473,787 Members | 2,931 Online
Bytes | Software Development & Data Engineering Community
+ Post

Home Posts Topics Members FAQ

Performance measurement and optimization levels


For instance, we need to measure performance
of assignment 'ch1 = ch2' where ch1 and ch2 are of char type.
We need to do that for different optimization levels of the same compiler.
Here is some test program.
Environment
-----------
Windows 2000
Intel (R) Celeron (R) CPU 1.70 GHz
GNU g++ 3.3.1 (cygming special), MINGW

========== C++ code : foo.cpp : BEGIN ==========
// Note. To simplify this demo program
// the clock() return value isn't checked
// ---------------------------------------------
#include <ctime>
#include <iostream>
using namespace std;

int main()
{
clock_t t0, tn;
unsigned long i = 0;
char ch;

#define REPETITIONS 100000000

t0 = clock ();
for (i = 0; i < REPETITIONS; i++) {}
tn = clock ();
cout << "Do noting : " << (tn - t0) << " ticks" << endl;

t0 = clock ();
for (i = 0; i < REPETITIONS; i++) ch = 'a';
tn = clock ();

cout << "Do something : " << (tn - t0) << " ticks" << endl;

return 0;
}
========== C++ code : foo.cpp : END ============
========= Compilation : BEGIN =========

$ g++ --version
g++ (GCC) 3.3.1 (cygming special)
[---omitted---]

$ g++ -mno-cygwin foo.cpp -o a0

$ g++ -mno-cygwin -O1 foo.cpp -o a1

$ g++ -mno-cygwin -O2 foo.cpp -o a2

$ g++ -mno-cygwin -O3 foo.cpp -o a3

$ wc *.exe
394 5333 424460 a0.exe
398 5294 424460 a1.exe
397 5293 424460 a2.exe
396 5303 424478 a3.exe
1585 21223 1697858 total

========= Compilation : END ===========
========= Run : BEGIN =========

$ a0
Do noting : 250 ticks
Do something : 371 ticks

$ a1
Do noting : 120 ticks
Do something : 130 ticks

$ a2
Do noting : 120 ticks
Do something : 120 ticks

$ a3
Do noting : 120 ticks
Do something : 120 ticks

========= Run : END ===========
We can see that only a0 generates believable results.
Most probably, assignment ch = 'a' in a1, a2, a3 is performed without loop.

So, how should one measure performance in the program above for optimization levels O1, O2, O3?
--
Alex Vinokur
http://mathforum.org/library/view/10978.html
http://sourceforge.net/users/alexvn

Jul 22 '05 #1
3 2149
On Wed, 21 Jul 2004 08:40:45 +0300, Alex Vinokur wrote:

For instance, we need to measure performance
of assignment 'ch1 = ch2' where ch1 and ch2 are of char type.
We need to do that for different optimization levels of the same compiler.
Very likely this specific operation will be the same at all levels -- some
approximation of mov ch1, ch2.

....

#### Entries supplied:

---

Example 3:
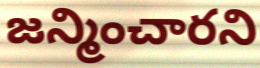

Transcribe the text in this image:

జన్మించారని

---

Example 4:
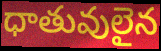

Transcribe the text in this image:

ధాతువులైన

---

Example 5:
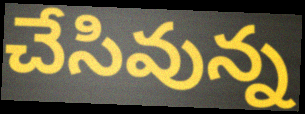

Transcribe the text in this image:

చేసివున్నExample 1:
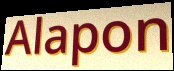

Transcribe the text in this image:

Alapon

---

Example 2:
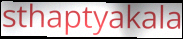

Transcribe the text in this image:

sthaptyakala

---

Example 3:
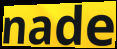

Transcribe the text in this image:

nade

...

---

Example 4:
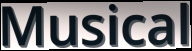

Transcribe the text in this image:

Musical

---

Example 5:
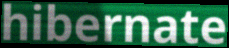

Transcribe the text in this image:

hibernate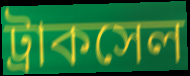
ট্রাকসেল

---

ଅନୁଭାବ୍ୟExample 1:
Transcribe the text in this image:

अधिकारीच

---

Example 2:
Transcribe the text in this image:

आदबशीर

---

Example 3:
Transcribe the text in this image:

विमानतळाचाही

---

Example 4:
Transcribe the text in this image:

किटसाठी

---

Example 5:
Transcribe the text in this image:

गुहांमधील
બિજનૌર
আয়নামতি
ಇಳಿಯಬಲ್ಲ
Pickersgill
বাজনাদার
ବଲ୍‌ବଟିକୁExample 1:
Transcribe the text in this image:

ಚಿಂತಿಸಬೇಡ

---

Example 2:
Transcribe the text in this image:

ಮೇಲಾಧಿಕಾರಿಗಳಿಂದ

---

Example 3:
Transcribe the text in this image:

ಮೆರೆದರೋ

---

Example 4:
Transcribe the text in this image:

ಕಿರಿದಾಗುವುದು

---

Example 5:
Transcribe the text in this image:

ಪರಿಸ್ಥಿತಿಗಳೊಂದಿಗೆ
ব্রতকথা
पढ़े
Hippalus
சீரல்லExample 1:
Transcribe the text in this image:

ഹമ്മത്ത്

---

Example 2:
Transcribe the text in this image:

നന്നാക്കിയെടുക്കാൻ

#### Work to do:
• A. Using the thread on performance measurement and optimization levels, decide whether each statement below agrees with it. Give yes or no for each, with the deciding words of the thread quoted exactly.
(i) The test program was built with g++ version 3.3.1.
(ii) The a1 executable took 130 ticks for the loop that assigns a character.
(iii) The original poster regards the a2 results as believable.
• B. Carry the thread on performance measurement and optimization levels forward from its last line.

#### The answers:
• A.
(i) Yes: "g++ (GCC) 3.3.1 (cygming special)".
(ii) Yes: "Do something : 130 ticks".
(iii) No: "We can see that only a0 generates believable results."

• B.
(Source and build commands kept for context) t0 = clock ();
for (i = 0; i < REPETITIONS; i++) {}
tn = clock ();
cout << "Do noting : " << (tn - t0) << " ticks" << endl; t0 = clock ();
for (i = 0; i < REPETITIONS; i++) ch = 'a';
tn = clock ();
cout << "Do something : " << (tn - t0) << " ticks" << endl;
$ g++ -mno-cygwin foo.cpp -o a0
$ a0
Do noting : 250 ticks
Do something : 371 ticks $ g++ -mno-cygwin -O1 foo.cpp -o a1
$ a1
Do noting : 120 ticks
Do something : 130 ticks .... $ g++ -mno-cygwin -O3 foo.cpp -o a3
$ a3
Do noting : 120 ticks
Do something : 120 ticks We can see that only a0 generates believable results.
Most probably, assignment ch = 'a' in a1, a2, a3 is performed without loop.

So, how should one measure performance in the program above for optimization levels O1, O2, O3?


What, exactly, were you expecting the optimizer to do? *Not* optimize
your program?

--
Some say the Wired doesn't have political borders like the real world,
but there are far too many nonsense-spouting anarchists or idiots who
think that pranks are a revolution.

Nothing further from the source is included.